• _REQUIRED WORK_
Reproduce the following items word for word, leaving out the pictures.

• _Extracted data entries_
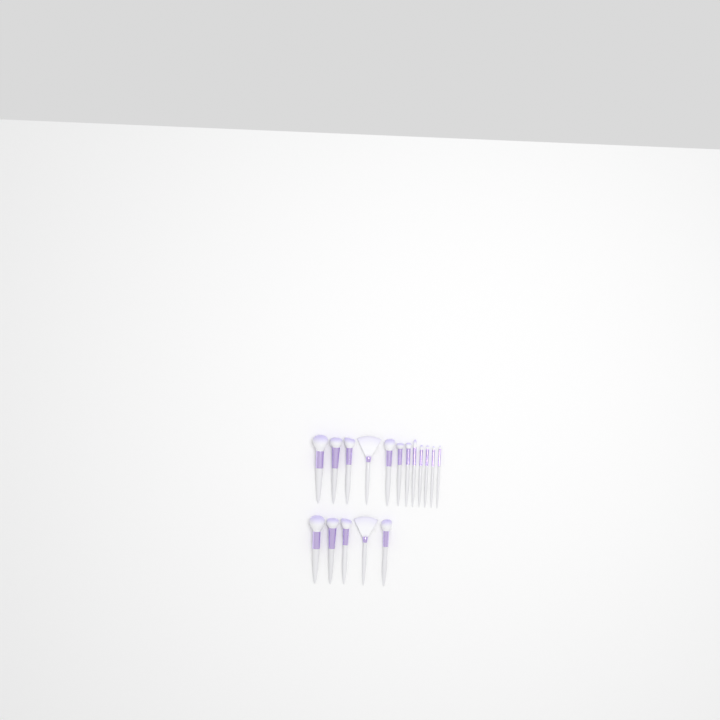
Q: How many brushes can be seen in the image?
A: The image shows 17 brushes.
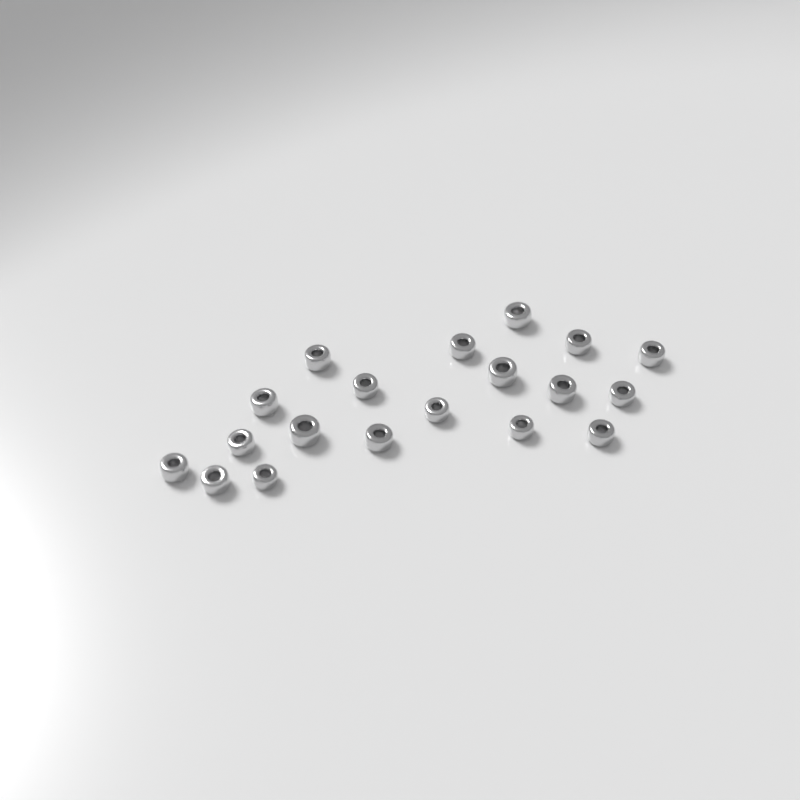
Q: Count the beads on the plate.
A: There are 19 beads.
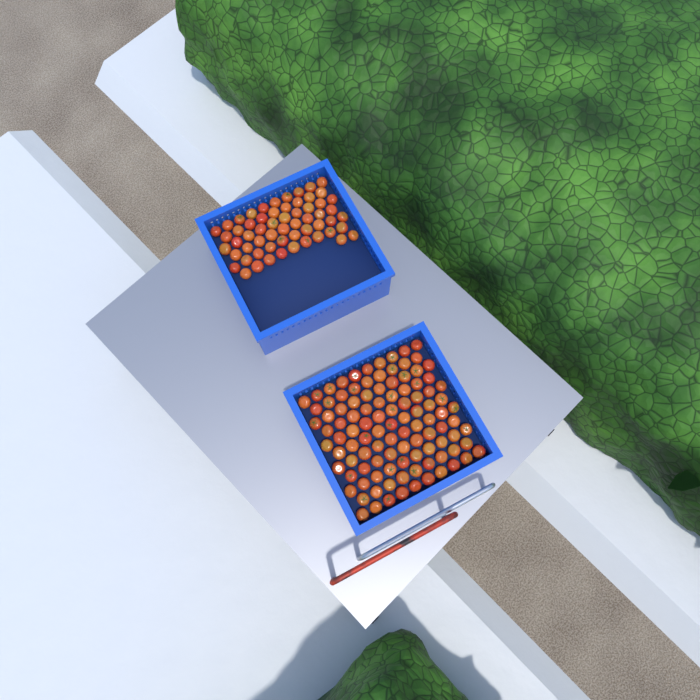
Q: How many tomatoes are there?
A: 164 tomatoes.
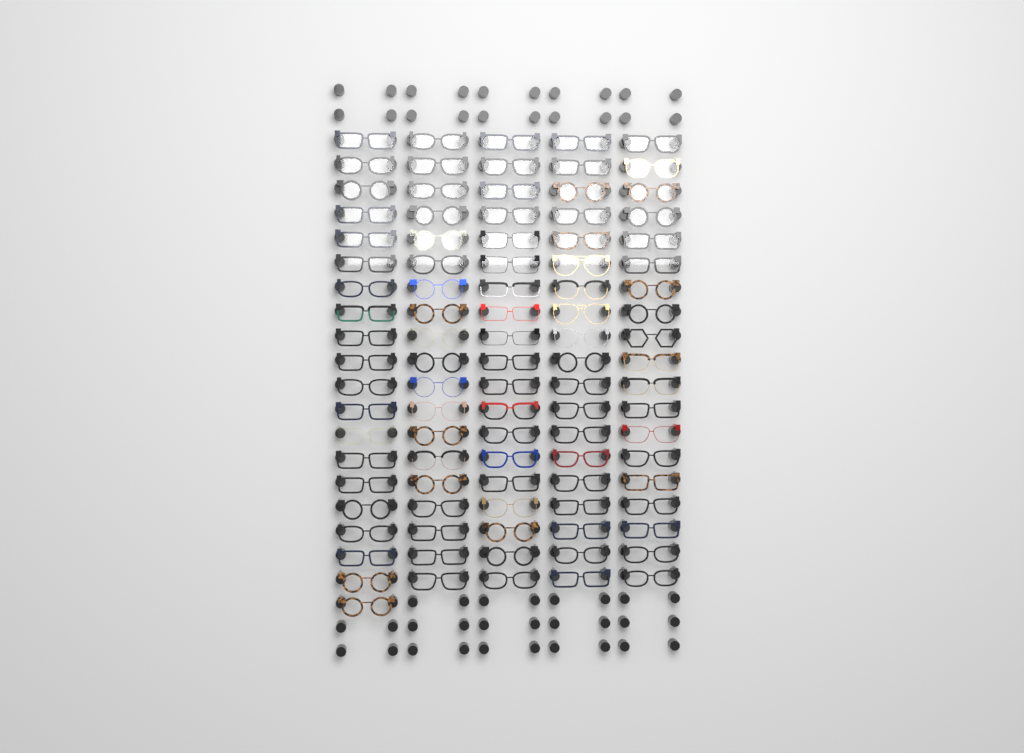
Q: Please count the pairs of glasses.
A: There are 96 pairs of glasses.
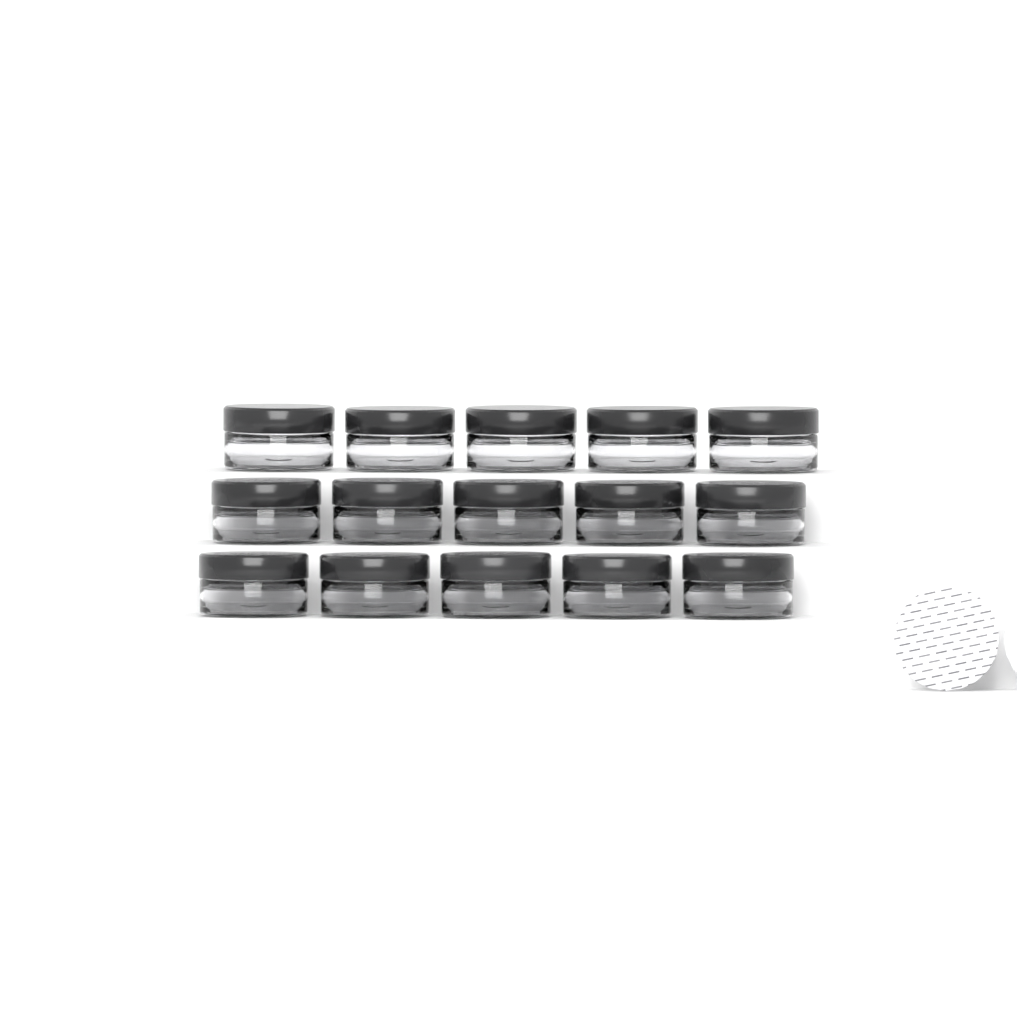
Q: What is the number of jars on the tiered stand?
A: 15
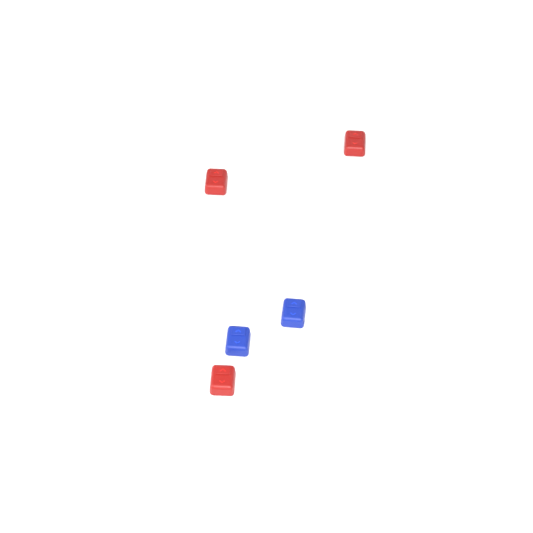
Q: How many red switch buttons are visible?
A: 3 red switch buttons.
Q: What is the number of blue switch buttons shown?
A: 2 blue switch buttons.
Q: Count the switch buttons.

• _EXERCISE RESPONSE_
Q: How many brushes can be seen in the image?
A: The image shows 17 brushes.
Q: Count the beads on the plate.
A: There are 19 beads.
Q: How many tomatoes are there?
A: 164 tomatoes.
Q: Please count the pairs of glasses.
A: There are 96 pairs of glasses.
Q: What is the number of jars on the tiered stand?
A: 15
Q: How many red switch buttons are visible?
A: 3 red switch buttons.
Q: What is the number of blue switch buttons shown?
A: 2 blue switch buttons.
Q: Count the switch buttons.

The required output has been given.